Het koetswerk werd getekend door Peter Schimanowski. Na het zien van het prototype besloot het management van BMW echter Pininfarina de opdracht te geven een alternatief ontwerp te maken. Het Pininfarina prototype werd echter te veel gelijkend op diens ontwerp voor de Alfa Romeo 1900 bevonden zodat BMW vasthield aan het Schimanowski-design. Het stalen koetswerk was echter veel zwaarder dan Schimanowski had berekend. De uiteindelijke wagen had een leeggewicht van 1430 kg, hetgeen resulteerde in tegenvallende prestaties met een topsnelheid van 135 km/u en een acceleratietijd tot 100 km/u van 27 seconden. Tegenvallende cijfers dus in vergelijking met de zescilinder Mercedes-Benz 220.

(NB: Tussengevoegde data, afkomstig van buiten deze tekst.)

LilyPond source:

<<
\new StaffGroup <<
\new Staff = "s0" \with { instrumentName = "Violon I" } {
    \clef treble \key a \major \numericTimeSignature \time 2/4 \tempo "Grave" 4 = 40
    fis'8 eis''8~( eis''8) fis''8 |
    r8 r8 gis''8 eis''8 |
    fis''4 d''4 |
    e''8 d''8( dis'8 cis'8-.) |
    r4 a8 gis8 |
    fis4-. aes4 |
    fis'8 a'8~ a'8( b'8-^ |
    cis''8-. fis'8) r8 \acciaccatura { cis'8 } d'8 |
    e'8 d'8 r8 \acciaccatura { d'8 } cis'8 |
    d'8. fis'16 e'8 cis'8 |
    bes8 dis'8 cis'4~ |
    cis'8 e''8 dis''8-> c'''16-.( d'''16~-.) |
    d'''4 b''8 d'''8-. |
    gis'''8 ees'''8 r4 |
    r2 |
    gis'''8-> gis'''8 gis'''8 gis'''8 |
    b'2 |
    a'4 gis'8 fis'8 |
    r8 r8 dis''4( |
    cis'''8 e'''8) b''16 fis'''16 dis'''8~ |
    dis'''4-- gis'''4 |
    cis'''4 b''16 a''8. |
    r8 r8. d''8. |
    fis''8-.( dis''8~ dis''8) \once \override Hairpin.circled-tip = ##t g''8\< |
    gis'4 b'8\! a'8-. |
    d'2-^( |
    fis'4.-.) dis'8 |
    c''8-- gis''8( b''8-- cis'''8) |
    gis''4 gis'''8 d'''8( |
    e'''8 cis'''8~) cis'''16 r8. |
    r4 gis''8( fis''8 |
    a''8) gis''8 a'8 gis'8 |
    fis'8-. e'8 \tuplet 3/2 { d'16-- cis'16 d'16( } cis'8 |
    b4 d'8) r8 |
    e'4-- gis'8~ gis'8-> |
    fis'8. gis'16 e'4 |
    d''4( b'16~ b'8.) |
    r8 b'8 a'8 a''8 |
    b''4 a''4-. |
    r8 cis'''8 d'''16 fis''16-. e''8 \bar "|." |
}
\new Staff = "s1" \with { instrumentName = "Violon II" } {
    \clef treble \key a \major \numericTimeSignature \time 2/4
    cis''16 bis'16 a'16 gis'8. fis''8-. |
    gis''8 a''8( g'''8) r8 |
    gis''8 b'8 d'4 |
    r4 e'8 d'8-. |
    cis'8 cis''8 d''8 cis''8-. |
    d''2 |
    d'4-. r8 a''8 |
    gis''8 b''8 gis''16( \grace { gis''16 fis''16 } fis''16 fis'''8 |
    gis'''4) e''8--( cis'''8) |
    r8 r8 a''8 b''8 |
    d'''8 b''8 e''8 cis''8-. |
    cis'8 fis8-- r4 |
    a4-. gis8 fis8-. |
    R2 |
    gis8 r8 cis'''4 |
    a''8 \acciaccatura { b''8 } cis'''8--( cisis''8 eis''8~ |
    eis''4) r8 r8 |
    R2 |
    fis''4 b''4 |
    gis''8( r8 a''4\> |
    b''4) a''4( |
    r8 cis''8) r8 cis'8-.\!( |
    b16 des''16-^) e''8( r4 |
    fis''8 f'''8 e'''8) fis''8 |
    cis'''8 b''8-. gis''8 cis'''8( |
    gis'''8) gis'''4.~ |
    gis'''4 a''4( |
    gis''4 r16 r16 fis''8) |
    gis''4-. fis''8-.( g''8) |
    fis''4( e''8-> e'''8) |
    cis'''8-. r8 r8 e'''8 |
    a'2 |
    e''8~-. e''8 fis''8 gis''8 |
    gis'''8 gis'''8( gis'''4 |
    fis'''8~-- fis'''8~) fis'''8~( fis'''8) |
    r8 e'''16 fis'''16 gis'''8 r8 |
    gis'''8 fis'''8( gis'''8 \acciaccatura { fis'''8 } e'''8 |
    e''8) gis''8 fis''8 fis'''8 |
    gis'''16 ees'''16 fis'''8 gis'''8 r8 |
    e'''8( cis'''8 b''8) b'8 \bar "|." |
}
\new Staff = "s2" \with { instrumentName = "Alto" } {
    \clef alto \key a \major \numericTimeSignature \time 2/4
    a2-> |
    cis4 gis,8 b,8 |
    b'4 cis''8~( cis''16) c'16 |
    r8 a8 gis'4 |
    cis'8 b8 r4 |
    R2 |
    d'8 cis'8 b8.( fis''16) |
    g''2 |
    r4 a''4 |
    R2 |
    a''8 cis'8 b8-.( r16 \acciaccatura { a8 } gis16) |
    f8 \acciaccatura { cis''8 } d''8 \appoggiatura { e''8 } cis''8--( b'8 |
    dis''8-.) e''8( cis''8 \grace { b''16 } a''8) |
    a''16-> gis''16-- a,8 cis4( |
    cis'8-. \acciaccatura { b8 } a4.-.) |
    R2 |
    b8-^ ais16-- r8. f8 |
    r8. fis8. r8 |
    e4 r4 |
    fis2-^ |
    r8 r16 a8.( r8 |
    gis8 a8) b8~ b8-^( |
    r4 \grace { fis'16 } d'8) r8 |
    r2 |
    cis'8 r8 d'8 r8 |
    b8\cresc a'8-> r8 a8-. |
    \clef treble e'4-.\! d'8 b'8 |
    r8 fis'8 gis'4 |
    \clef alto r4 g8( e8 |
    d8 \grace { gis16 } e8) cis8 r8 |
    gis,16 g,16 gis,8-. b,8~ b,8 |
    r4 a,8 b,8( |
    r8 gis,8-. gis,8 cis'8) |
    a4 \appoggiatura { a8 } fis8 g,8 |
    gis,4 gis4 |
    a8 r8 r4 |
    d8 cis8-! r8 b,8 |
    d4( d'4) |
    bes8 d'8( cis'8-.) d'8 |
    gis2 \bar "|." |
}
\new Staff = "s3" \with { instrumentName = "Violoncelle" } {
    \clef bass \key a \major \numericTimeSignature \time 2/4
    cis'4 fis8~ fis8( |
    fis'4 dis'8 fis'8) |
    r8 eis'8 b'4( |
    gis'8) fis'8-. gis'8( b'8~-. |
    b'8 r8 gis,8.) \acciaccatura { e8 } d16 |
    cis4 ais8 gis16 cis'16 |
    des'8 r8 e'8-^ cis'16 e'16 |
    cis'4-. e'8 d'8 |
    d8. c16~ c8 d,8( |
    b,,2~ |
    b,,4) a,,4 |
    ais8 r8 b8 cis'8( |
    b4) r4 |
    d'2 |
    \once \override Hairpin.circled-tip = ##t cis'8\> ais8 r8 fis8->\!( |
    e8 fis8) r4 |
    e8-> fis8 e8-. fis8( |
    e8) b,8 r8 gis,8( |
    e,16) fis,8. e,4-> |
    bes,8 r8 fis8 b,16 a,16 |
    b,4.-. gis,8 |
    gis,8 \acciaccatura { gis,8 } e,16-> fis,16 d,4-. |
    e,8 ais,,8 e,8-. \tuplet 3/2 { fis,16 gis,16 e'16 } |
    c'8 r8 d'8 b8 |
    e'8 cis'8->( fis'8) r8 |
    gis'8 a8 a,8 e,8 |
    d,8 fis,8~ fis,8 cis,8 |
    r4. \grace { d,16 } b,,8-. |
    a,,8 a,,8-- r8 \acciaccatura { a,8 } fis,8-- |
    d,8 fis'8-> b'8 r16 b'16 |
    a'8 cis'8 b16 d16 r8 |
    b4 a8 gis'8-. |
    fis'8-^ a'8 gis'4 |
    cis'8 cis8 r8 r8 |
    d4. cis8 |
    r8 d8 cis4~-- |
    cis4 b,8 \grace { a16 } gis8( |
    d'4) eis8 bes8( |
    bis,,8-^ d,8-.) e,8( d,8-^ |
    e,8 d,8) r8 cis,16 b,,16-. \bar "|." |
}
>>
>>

Een innovatie was de aandacht die besteed werd aan passieve veiligheid. De wagen had een robuust chassis met bovengemiddelde bescherming bij zijdelingse aanrijdingen, een korte stuurkolom met het stuurhuis ver van het wagenfront verwijderd en de brandstoftank op een zorgvuldig beschermde plaats boven de achteras om het brandrisico bij ongeval zo veel mogelijk te minimaliseren.
De 501 werd aan het publiek voorgesteld in April 1951 op de IAA, evenals zijn goedkopere en reeds productierijpe rivaal de Mercedes-Benz 220. De 501 maakte een goede indruk bij het publiek door zijn degelijke constructie en zijn voor die tijd extravagante vorm. Zijn catalogusprijs van meer den 15.000DM was ongeveer vier keer het gemiddelde jaarsalaris in Duitsland in die tijd.
Ontwikkelingsproblemen zorgden ervoor dat met de productie slechts eind 1952 werd gestart, en zelfs dan nog had BMW niet alle gereedschap voor het persen van het plaatwerk operationeel. De eerste 2,045 vierdeurscarrosserieën werden door Karosserie Baur gebouwd en werden van Baur in Stuttgart naar de BMW-fabrieken en München getransporteerd voor assemblage. De duizendste 501 werd op 1 September 1953 gebouwd.
De 501 en afgeleiden die bij BMW gebouwd werden waren allemaal vierdeurs sedans. Coupé- en cabrioletversies werden op speciale bestelling gemaakt bij Baur en Autenrieth.
Een wegtest van de 501 in Maart 1953 door Auto- und Motorrad-Welt concludeerde een beter dan gemiddelde luchtweerstandscoëfficiënt, goede rijkwaliteiten en een goed verwarmingssysteem. Het brandstofverbruik tijdens de test was 10,3 l/100 km.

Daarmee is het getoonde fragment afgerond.